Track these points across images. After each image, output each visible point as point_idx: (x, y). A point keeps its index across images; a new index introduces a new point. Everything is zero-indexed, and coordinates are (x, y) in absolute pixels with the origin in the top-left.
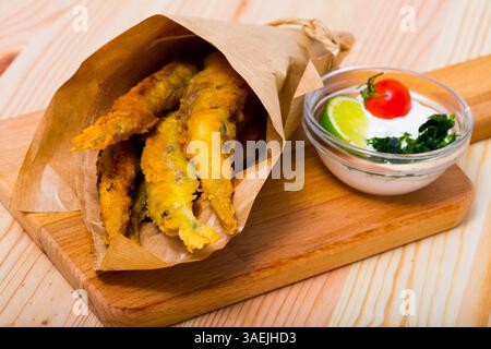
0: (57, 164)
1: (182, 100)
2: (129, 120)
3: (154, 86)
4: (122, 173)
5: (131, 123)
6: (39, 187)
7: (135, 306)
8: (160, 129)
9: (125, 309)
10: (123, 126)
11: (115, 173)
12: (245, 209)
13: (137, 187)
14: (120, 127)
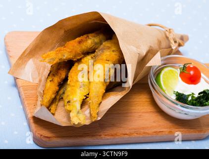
0: (36, 60)
1: (96, 51)
2: (70, 53)
3: (87, 40)
4: (59, 75)
5: (70, 55)
6: (24, 68)
7: (46, 135)
8: (82, 60)
9: (41, 135)
10: (66, 56)
11: (56, 74)
12: (104, 111)
13: (63, 83)
14: (64, 56)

* **YOUR OBJECTIVE**: Please format every line of the entries above as a Markdown table with columns "Row" and "Line", where "Row" numbers the lines in order. Skip blank lines and leave the picture lines out.

* **SOLUTION TO THE EXERCISE**:
| Row | Line |
|---|---|
| 1 | Track these points across images. After each image, output each visible point as point_idx: (x, y). A point keeps its index across images; a new index introduces a new point. Everything is zero-indexed, and coordinates are (x, y) in absolute pixels with the origin in the top-left. |
| 2 | 0: (57, 164) |
| 3 | 1: (182, 100) |
| 4 | 2: (129, 120) |
| 5 | 3: (154, 86) |
| 6 | 4: (122, 173) |
| 7 | 5: (131, 123) |
| 8 | 6: (39, 187) |
| 9 | 7: (135, 306) |
| 10 | 8: (160, 129) |
| 11 | 9: (125, 309) |
| 12 | 10: (123, 126) |
| 13 | 11: (115, 173) |
| 14 | 12: (245, 209) |
| 15 | 13: (137, 187) |
| 16 | 14: (120, 127) |
| 17 | 0: (36, 60) |
| 18 | 1: (96, 51) |
| 19 | 2: (70, 53) |
| 20 | 3: (87, 40) |
| 21 | 4: (59, 75) |
| 22 | 5: (70, 55) |
| 23 | 6: (24, 68) |
| 24 | 7: (46, 135) |
| 25 | 8: (82, 60) |
| 26 | 9: (41, 135) |
| 27 | 10: (66, 56) |
| 28 | 11: (56, 74) |
| 29 | 12: (104, 111) |
| 30 | 13: (63, 83) |
| 31 | 14: (64, 56) |